### Exercise requirements
According to the passage on Gotham's architecture, who did Solomon Wayne have design Gotham's decorative architecture?

### Passage shown
##########
The Gotham Police Station designed for Batman (1989) wasn't in Batman (1989) or Batman Returns (1992). Batman (1989) centered mostly around the Gotham City Hall and Monarch Theatre area, and Batman Returns (1992) centered mostly around the Gotham Plaza and Shreck's Department Store area. The Gotham Police Station designed for Batman (1989) did appear in the comic books starting with Batman: Legends of the Dark Knight #27 (1992) "The Destroyer Part Two: Solomon" written by Denny O'Neil and art by Chris Sprouse where the modern Gotham Police Department building was blown up so the old Gotham Police Station was used and continued to be used throughout the 1995-1998 Batman run written by Doug Moench and art by Kelley Jones. Until writer Chuck Dixon created a stupid earthquake event in 1998 called Cataclysm destroying all of the awesome detailed ancient Gothic architecture in Gotham that Anton Furst designed. I'd just make the whole dumb 1998-2000 Cataclysm/No Man's Land earthquake story into a fear gas hallucination Batman had which was caused by the Scarecrow. The next quality Batman comic was Batman: War on Crime (1999) written by Paul Dini and art by Alex Ross which completely ignored the dumb event and included Gothic architecture in Gotham with Batman on a Gotham gargoyle like the gargoyles on the France Amiens Catholic Cathedral built in 1270 and the Perth Amboy New Jersey St. Stephan's Catholic Church and Batman in a Gotham graveyard and Batman on another Gotham gargoyle based on the gargoyles on the New York Chrysler building built in 1930. 

Gotham shouldn't be bright and glossy looking. Gotham should continue to be authentically Tudor Gothic Art Nouveau and dark with fog-infested night skies, Batman is nocturnal, in contrast to the Art Deco architecture and bright blue skies of Metropolis, Superman is bright and cheery and works in the day both as Clark Kent at the Daily Planet in Metropolis and as Superman. As Jules Feiffer described in The Great Comic Book Heroes (1965) "Batman inhabited a world that cast long shadows - seen from weird perspectives - fog-infested look. Batman's world was scary; Superman's, never."

The comic book Batman: Legends of the Dark Knight #27 (1992) "The Destroyer Part Two: Solomon" written by Denny O'Neil brought the detailed architecture that production designer Anton Furst designed for Batman (1989) into the comic books and explained that Bruce Wayne's ancestor Solomon Wayne started a dozen businesses in Gotham creating the Wayne fortune and had architect Cyrus Pinkney design the decorative Tudor Gothic Revival Art Nouveau architecture for Gotham, which gives Gotham a unique character instead of just looking like an ordinary bland boring city.
##########
### Chart understanding data

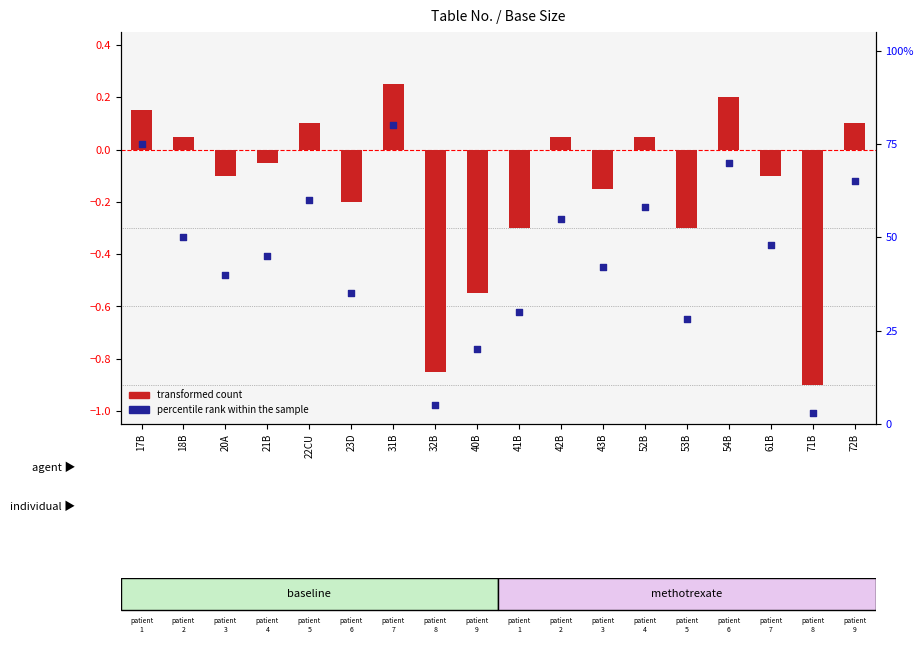

What are all the series names shown in the legend?

transformed count, percentile rank within the sample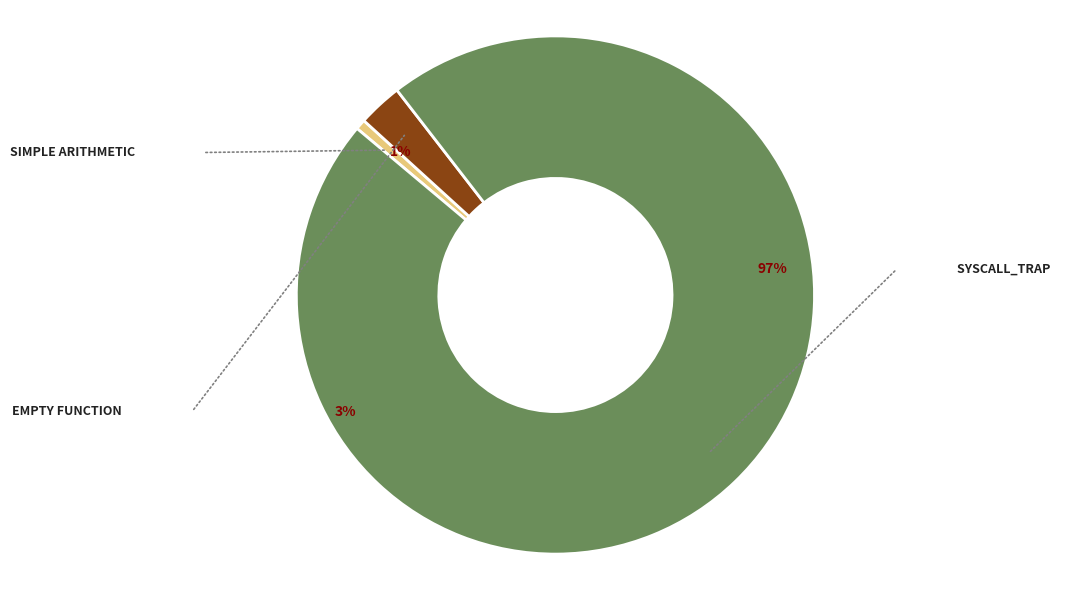

Count the number of slices in the pie.

3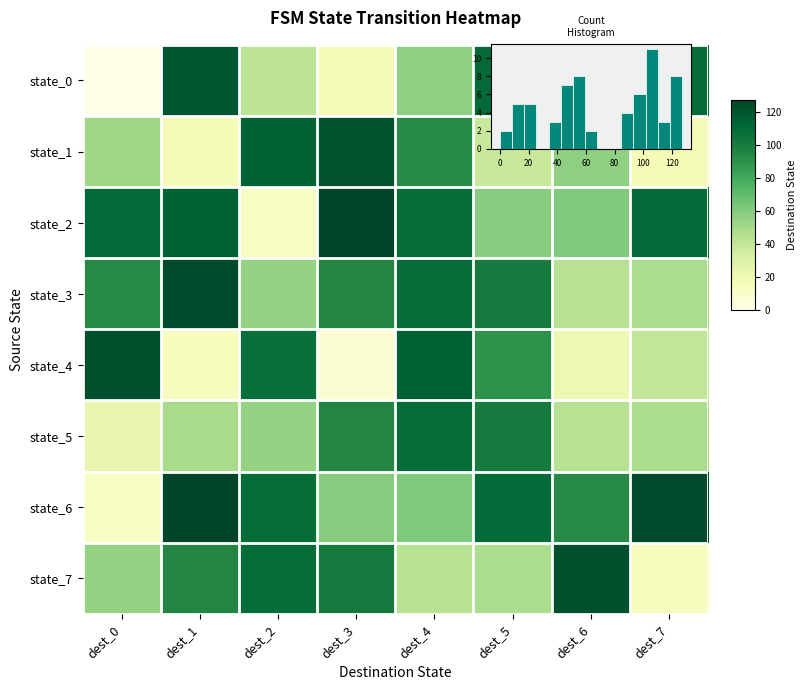

Rank the series by their maximum value, from highest to lowest.

state_2, state_6, state_3, state_4, state_7, state_1, state_0, state_5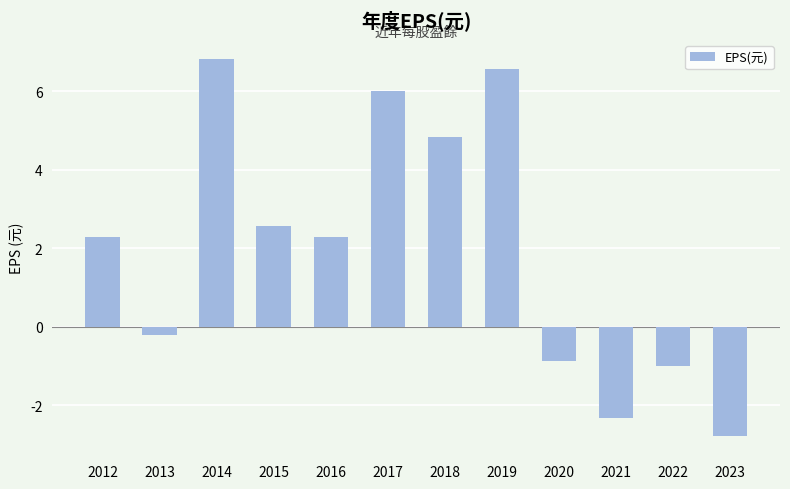

At which category does the chart reach its minimum across all series?

2023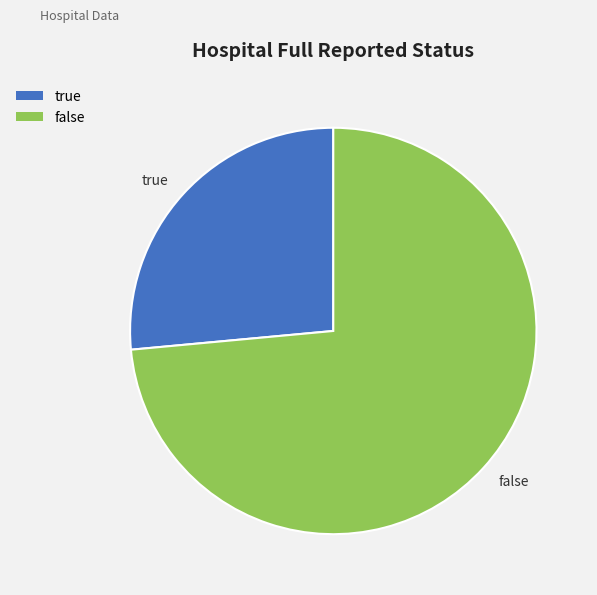

Between true and false, which is larger?

false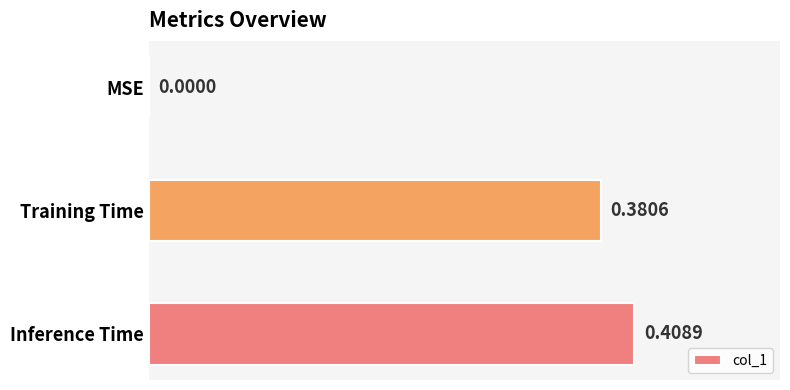

What is the average value?

0.3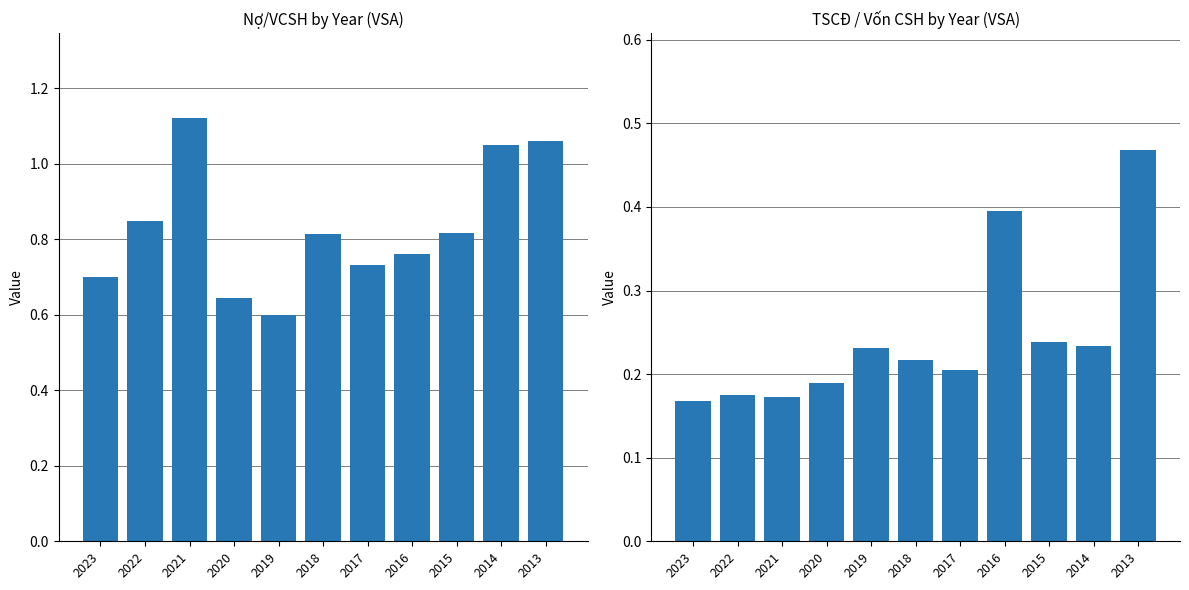

What is the difference between the TSCĐ / Vốn CSH values at 2015 and 2023?

0.1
##########
### Result for this exercise
Architect Cyrus Pinkney.